How savings bonds work
U.S. Savings Bonds come in a number of types and denominations from $ 25 to $ 10,000. Bonds heretofore were bought at half the face value, and accrued interest until a maturity date, when they’d be worth face value or better. For example, a $ 50 bond could be purchased for $ 25 and would attain a redeemable value of $ 50 somewhere in the future. It was a nice gift for babies because by the time they graduated high school the bond would have matured and the young adult could cash it in for face value. Bonds as gifts show a very nice sentiment and are kind of a nifty gift onto which kids could hold. In fact, bonds are one of the few securities that can be established in the name of a minor.
How savings bonds gain value
The way in which and the rate at which bonds gain value has changed in recent years. Generally, the most common type of bond is the Series EE Bond, also known as the Patriot Bond after 2001. There was no real change to the bond’s value only a name change printed on the front denoting a more patriotic meaning. Before May 2005, bonds accrued interest at variable rates based on treasury yields over a 5 year time span. Bonds can accumulate value faster or slower, depending on the date of purchase and what course the economy takes over time. After May 1, 2005, bonds are assigned a fixed rate at the time of purchase. If you own bonds and want to know their value you can check on the TreasuryDirect.gov website, which has a calculator program. All you do is look up the type of bond, the face value, and the month and year of purchase, and the calculator will show you the current value.
How to redeem bonds
Bonds are easy to redeem at almost any financial institution. Make sure you have proper ID and you simply sign it, and get the cash. That all said, there are tax issues to contemplate. Any interest earned on the bond is taxable in the year that it is redeemed. Parents can redeem bonds for their children with a bit more writing and signing to verify that they are the parent with legal custody. All in all, it is a very easy process.

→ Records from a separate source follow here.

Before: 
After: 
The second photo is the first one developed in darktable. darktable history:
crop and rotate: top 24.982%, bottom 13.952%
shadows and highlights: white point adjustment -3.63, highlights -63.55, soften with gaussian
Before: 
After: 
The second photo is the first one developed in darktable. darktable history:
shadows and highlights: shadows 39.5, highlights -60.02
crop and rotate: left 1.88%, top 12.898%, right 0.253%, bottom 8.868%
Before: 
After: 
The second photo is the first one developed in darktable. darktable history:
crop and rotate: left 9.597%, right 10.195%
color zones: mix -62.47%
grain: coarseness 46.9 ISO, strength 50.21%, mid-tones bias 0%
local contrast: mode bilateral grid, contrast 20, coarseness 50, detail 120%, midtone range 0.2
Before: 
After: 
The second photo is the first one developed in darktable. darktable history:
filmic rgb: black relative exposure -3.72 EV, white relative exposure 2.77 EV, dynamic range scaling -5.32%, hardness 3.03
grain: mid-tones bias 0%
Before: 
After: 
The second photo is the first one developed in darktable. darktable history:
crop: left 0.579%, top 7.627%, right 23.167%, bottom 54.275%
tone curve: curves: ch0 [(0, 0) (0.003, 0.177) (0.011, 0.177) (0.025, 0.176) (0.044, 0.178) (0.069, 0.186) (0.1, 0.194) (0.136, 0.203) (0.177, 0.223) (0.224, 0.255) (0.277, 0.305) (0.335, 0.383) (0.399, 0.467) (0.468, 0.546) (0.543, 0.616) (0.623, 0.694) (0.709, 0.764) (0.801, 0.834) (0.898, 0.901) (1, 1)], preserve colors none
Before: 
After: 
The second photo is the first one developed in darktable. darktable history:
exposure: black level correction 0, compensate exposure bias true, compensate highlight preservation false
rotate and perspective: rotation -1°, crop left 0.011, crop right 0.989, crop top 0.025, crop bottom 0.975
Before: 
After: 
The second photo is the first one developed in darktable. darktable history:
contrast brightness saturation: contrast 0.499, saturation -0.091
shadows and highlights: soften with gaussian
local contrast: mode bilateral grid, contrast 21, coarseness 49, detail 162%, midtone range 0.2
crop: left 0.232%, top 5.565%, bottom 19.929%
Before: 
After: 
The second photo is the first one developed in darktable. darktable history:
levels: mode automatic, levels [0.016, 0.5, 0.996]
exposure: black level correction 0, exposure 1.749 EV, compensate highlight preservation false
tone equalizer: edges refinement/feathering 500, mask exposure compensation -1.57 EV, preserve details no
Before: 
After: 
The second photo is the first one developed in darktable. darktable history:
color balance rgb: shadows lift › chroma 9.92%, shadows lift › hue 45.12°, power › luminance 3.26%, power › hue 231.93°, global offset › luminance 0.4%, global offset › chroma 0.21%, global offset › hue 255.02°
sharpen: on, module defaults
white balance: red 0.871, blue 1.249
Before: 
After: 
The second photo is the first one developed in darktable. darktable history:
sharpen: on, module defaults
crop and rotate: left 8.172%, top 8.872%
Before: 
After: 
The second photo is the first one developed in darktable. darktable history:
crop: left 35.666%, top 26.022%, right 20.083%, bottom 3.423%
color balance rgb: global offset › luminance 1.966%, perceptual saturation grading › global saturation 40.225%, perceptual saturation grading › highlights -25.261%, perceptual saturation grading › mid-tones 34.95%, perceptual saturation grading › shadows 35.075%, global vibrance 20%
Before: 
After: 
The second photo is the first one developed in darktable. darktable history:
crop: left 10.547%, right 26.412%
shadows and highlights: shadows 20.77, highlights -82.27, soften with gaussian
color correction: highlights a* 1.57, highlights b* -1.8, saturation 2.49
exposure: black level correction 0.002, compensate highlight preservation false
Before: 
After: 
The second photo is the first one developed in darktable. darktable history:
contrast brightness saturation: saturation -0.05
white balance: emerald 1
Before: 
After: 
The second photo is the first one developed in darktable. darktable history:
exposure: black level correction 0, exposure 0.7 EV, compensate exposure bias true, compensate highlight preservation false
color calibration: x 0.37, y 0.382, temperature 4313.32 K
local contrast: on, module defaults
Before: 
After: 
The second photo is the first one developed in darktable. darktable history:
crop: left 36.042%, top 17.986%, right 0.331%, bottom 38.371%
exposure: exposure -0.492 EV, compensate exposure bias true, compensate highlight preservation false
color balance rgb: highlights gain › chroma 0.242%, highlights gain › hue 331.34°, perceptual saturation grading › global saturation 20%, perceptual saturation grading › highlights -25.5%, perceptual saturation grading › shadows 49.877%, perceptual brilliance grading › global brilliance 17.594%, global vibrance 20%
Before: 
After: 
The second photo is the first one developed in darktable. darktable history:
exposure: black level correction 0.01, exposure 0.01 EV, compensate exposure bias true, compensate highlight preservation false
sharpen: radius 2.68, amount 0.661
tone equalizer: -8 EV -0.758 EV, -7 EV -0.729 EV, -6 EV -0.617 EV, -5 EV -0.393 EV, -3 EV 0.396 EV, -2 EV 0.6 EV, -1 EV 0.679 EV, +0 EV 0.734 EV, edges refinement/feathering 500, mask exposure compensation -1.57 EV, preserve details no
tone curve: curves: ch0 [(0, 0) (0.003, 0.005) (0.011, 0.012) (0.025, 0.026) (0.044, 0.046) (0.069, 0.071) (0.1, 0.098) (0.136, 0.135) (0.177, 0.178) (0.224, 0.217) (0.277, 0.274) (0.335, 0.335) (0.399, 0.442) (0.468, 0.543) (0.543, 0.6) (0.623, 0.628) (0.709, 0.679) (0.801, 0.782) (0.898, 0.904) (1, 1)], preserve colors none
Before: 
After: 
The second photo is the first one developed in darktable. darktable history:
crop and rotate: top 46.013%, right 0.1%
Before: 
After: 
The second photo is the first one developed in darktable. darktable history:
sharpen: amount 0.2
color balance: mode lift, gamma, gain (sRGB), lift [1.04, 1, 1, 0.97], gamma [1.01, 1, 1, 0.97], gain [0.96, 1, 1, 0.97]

Are bonds the best gift for the children?
It is true that bonds can be issued in the child’s name, have a very patriotic sheen, and are a very safe investment. However, if you look at the interest that bonds are earning there might be better things to do with your contribution to the child’s future. Bonds purchased since 2001 with variable interest rates, typically earn a yield annually between 1.6% and 2.5%. The fixed rate bonds purchased after May 2005 fare no better. If you were to take that original $ 50 - $ 100 and place it in a mutual fund the return on investment could triple in the short run and well out perform the bonds over the child’ s entire childhood. Granted, a mutual fund has to be in an adult’s name, isn’t as patriotic, and carries risks. However, you have to ask what is best for the child: a nifty piece of paper or more money for college?